Nowadays, we know that smoking causes a host of fatal diseases. The tobacco industry constantly loses customers when current customers quit or die from smoking-related illnesses. In order to survive, tobacco companies must attract a new generation of tobacco users, and that’s exactly who they target: the next generation.

California intends to protect today’s youth with new legislation. California’s current smoking law prohibits the selling of tobacco to any child under 18 years old, but the California legislature gave final approval to bills that would raise the smoking age to 21 and regulate electronic cigarettes. It is now awaiting a signature from Gov. Jerry Brown.

If it becomes law, California will be the second state alongside Hawaii to increase the smoking age to 21. More than 100 cities, including New York and Boston, have already raised the age limit.

Youth Related Smoking

Tobacco use in the United States is established primarily during adolescence. Whether they use standard cigarettes, electronic cigarettes, or hookahs, statistics demonstrate that nearly 9 out of 10 cigarette smokers first tried smoking by age 18. Even more alarming, each day in the United States, more than 3,800 youth aged 18 or younger smoke their first cigarette. No Smoking

Tobacco companies are savvy and use flavorings in their products to make them more appealing to youth. Most adolescents 18 or younger reported using a flavored tobacco product within the last 30 days.

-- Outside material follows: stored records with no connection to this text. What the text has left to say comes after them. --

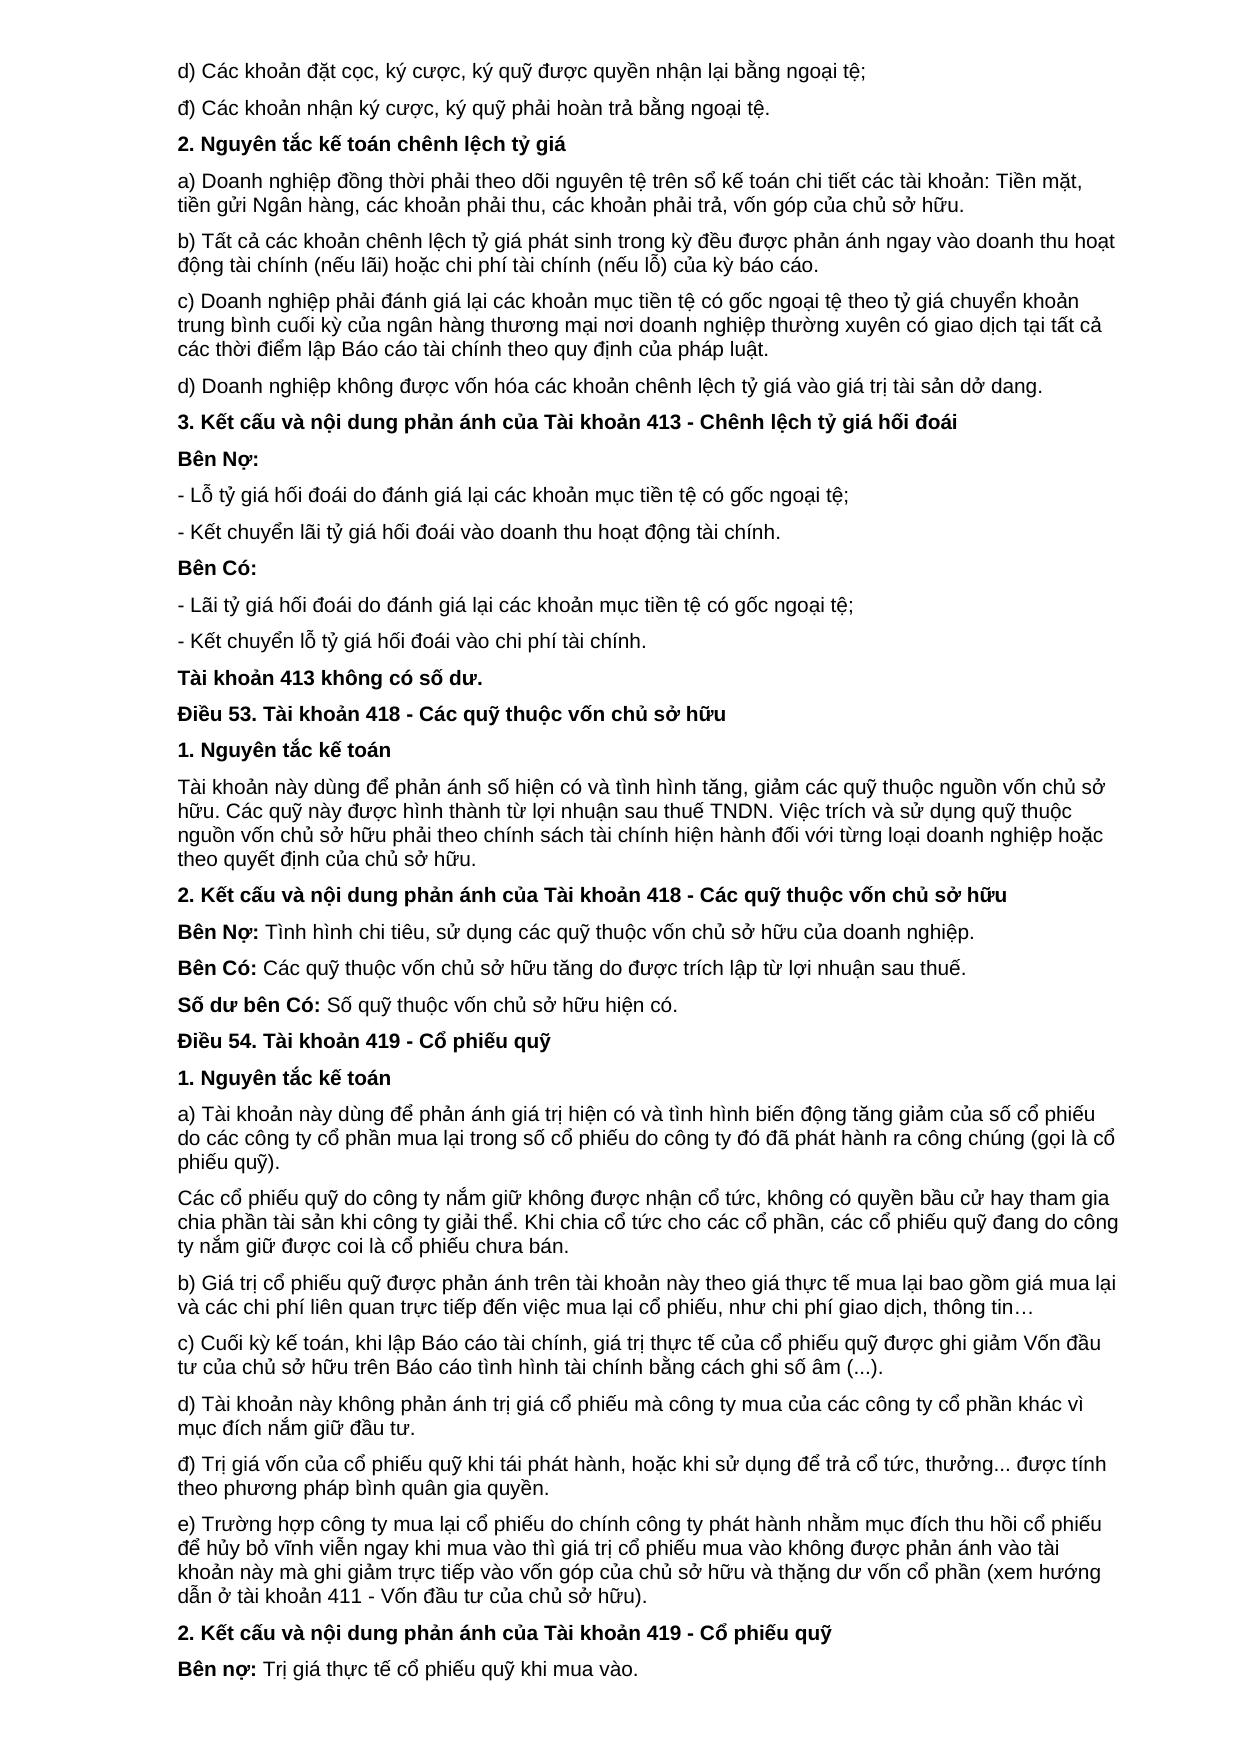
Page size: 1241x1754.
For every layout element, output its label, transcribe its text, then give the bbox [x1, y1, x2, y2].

text Bên nợ: Trị giá thực tế cổ phiếu quỹ khi mua vào. [177, 1657, 1122, 1681]
text đ) Các khoản nhận ký cược, ký quỹ phải hoàn trả bằng ngoại tệ. [177, 96, 1122, 119]
text Bên Nợ: [177, 447, 1122, 471]
text 1. Nguyên tắc kế toán [177, 1065, 1122, 1089]
text Các cổ phiếu quỹ do công ty nắm giữ không được nhận cổ tức, không có quyền bầu cử hay tham gia chia phần tài sản khi công ty giải thể. Khi chia cổ tức cho các cổ phần, các cổ phiếu quỹ đang do công ty nắm giữ được coi là cổ phiếu chưa bán. [177, 1186, 1122, 1258]
text Tài khoản này dùng để phản ánh số hiện có và tình hình tăng, giảm các quỹ thuộc nguồn vốn chủ sở hữu. Các quỹ này được hình thành từ lợi nhuận sau thuế TNDN. Việc trích và sử dụng quỹ thuộc nguồn vốn chủ sở hữu phải theo chính sách tài chính hiện hành đối với từng loại doanh nghiệp hoặc theo quyết định của chủ sở hữu. [177, 775, 1122, 871]
text c) Cuối kỳ kế toán, khi lập Báo cáo tài chính, giá trị thực tế của cổ phiếu quỹ được ghi giảm Vốn đầu tư của chủ sở hữu trên Báo cáo tình hình tài chính bằng cách ghi số âm (...). [177, 1331, 1122, 1379]
text e) Trường hợp công ty mua lại cổ phiếu do chính công ty phát hành nhằm mục đích thu hồi cổ phiếu để hủy bỏ vĩnh viễn ngay khi mua vào thì giá trị cổ phiếu mua vào không được phản ánh vào tài khoản này mà ghi giảm trực tiếp vào vốn góp của chủ sở hữu và thặng dư vốn cổ phần (xem hướng dẫn ở tài khoản 411 - Vốn đầu tư của chủ sở hữu). [177, 1512, 1122, 1608]
text - Kết chuyển lãi tỷ giá hối đoái vào doanh thu hoạt động tài chính. [177, 519, 1122, 543]
text b) Tất cả các khoản chênh lệch tỷ giá phát sinh trong kỳ đều được phản ánh ngay vào doanh thu hoạt động tài chính (nếu lãi) hoặc chi phí tài chính (nếu lỗ) của kỳ báo cáo. [177, 229, 1122, 277]
text 3. Kết cấu và nội dung phản ánh của Tài khoản 413 - Chênh lệch tỷ giá hối đoái [177, 410, 1122, 434]
text 2. Kết cấu và nội dung phản ánh của Tài khoản 419 - Cổ phiếu quỹ [177, 1621, 1122, 1644]
text Số dư bên Có: Số quỹ thuộc vốn chủ sở hữu hiện có. [177, 992, 1122, 1016]
text c) Doanh nghiệp phải đánh giá lại các khoản mục tiền tệ có gốc ngoại tệ theo tỷ giá chuyển khoản trung bình cuối kỳ của ngân hàng thương mại nơi doanh nghiệp thường xuyên có giao dịch tại tất cả các thời điểm lập Báo cáo tài chính theo quy định của pháp luật. [177, 289, 1122, 361]
text 2. Nguyên tắc kế toán chênh lệch tỷ giá [177, 132, 1122, 156]
text - Lỗ tỷ giá hối đoái do đánh giá lại các khoản mục tiền tệ có gốc ngoại tệ; [177, 483, 1122, 507]
text - Kết chuyển lỗ tỷ giá hối đoái vào chi phí tài chính. [177, 629, 1122, 653]
text d) Doanh nghiệp không được vốn hóa các khoản chênh lệch tỷ giá vào giá trị tài sản dở dang. [177, 374, 1122, 398]
text Bên Nợ: Tình hình chi tiêu, sử dụng các quỹ thuộc vốn chủ sở hữu của doanh nghiệp. [177, 919, 1122, 943]
text Điều 54. Tài khoản 419 - Cổ phiếu quỹ [177, 1029, 1122, 1053]
text d) Các khoản đặt cọc, ký cược, ký quỹ được quyền nhận lại bằng ngoại tệ; [177, 59, 1122, 83]
text 1. Nguyên tắc kế toán [177, 738, 1122, 762]
text đ) Trị giá vốn của cổ phiếu quỹ khi tái phát hành, hoặc khi sử dụng để trả cổ tức, thưởng... được tính theo phương pháp bình quân gia quyền. [177, 1452, 1122, 1500]
text Bên Có: Các quỹ thuộc vốn chủ sở hữu tăng do được trích lập từ lợi nhuận sau thuế. [177, 956, 1122, 980]
text Tài khoản 413 không có số dư. [177, 665, 1122, 689]
text b) Giá trị cổ phiếu quỹ được phản ánh trên tài khoản này theo giá thực tế mua lại bao gồm giá mua lại và các chi phí liên quan trực tiếp đến việc mua lại cổ phiếu, như chi phí giao dịch, thông tin… [177, 1271, 1122, 1318]
text a) Tài khoản này dùng để phản ánh giá trị hiện có và tình hình biến động tăng giảm của số cổ phiếu do các công ty cổ phần mua lại trong số cổ phiếu do công ty đó đã phát hành ra công chúng (gọi là cổ phiếu quỹ). [177, 1102, 1122, 1174]
text Bên Có: [177, 556, 1122, 580]
text - Lãi tỷ giá hối đoái do đánh giá lại các khoản mục tiền tệ có gốc ngoại tệ; [177, 592, 1122, 616]
text a) Doanh nghiệp đồng thời phải theo dõi nguyên tệ trên sổ kế toán chi tiết các tài khoản: Tiền mặt, tiền gửi Ngân hàng, các khoản phải thu, các khoản phải trả, vốn góp của chủ sở hữu. [177, 168, 1122, 216]
text d) Tài khoản này không phản ánh trị giá cổ phiếu mà công ty mua của các công ty cổ phần khác vì mục đích nắm giữ đầu tư. [177, 1391, 1122, 1439]
text 2. Kết cấu và nội dung phản ánh của Tài khoản 418 - Các quỹ thuộc vốn chủ sở hữu [177, 883, 1122, 907]
text Điều 53. Tài khoản 418 - Các quỹ thuộc vốn chủ sở hữu [177, 702, 1122, 726]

The negative effects of smoking are staggering. Studies suggest if smoking continues at the current rate among youth in the U.S., 5.6 million of today’s Americans younger than 18 will die early from smoking-related illnesses. To give you further perspective, that’s about 1 out of every 13 Americans aged 17 or younger alive today.

Criticism of Legislation

In spite of the evidence that something needs to be done to protect today’s youth from this silent killer, experts that oppose the legislation claim that raising the smoking age to reduce tobacco use among teens does not work. Specifically, experts say that there is no research to show that raising the smoking age to 21 will deter teenagers from smoking.

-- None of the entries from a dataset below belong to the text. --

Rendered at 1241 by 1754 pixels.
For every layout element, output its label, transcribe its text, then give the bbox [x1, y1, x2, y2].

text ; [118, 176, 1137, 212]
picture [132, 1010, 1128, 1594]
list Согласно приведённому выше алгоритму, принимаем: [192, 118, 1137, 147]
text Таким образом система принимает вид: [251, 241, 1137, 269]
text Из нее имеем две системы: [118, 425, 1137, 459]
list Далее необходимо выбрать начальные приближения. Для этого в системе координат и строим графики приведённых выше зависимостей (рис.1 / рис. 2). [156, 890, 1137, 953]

Experts also claim that although the age increase may make it so less tobacco is sold to minors, there will be no effect in the ability of high school students to get cigarettes. They point to the existing evidence which demonstrate most people have tried their first cigarette before the legal age of 18.

Others claim that raising the age limit to smoke takes away a fundamental right afforded to all adults. In the United States, one needs to be 18 to vote or fight for the country. For all intents and purposes, people are considered adults as soon as they turn 18. Adults should be able to make decisions on their own without interference of government regulations.

Support of Legislation

Despite the naysayers, there is plenty of support for this legislation. Many believe that nicotine enslaves smokers in their addiction. Most people are unable to quit smoking in spite of numerous attempts to quit. If teenagers are unable to buy tobacco legally, it reduces the chance that they will become addicted at a young age.

Others hope that policies that reduce or delay initiation of smoking could have a large impact on public health. Raising the legal minimum purchase age of cigarettes from 18 to 21 could be an effective way to reduce youth smoking by making it harder for them to buy cigarettes. The legislation may also reduce the number of legal buyers teenagers encounter in their normal social circles, further limiting their exposure to tobacco products. Supporters think the legislation will prevent young people from dying prematurely because of lung cancer, stroke, emphysema, and heart disease. The American Academy of Pediatrics agree, claiming that premature deaths would decrease by 223,000, while lung cancer related deaths would decrease by approximately 50,000 per year.

Studies also suggest that medical cost savings far outweigh costs incurred through enforcement or checking IDs. Individual retailers incur the cost of checking IDs and the state incurs costs on enforcement, but overall states save in reduced health care expenditures.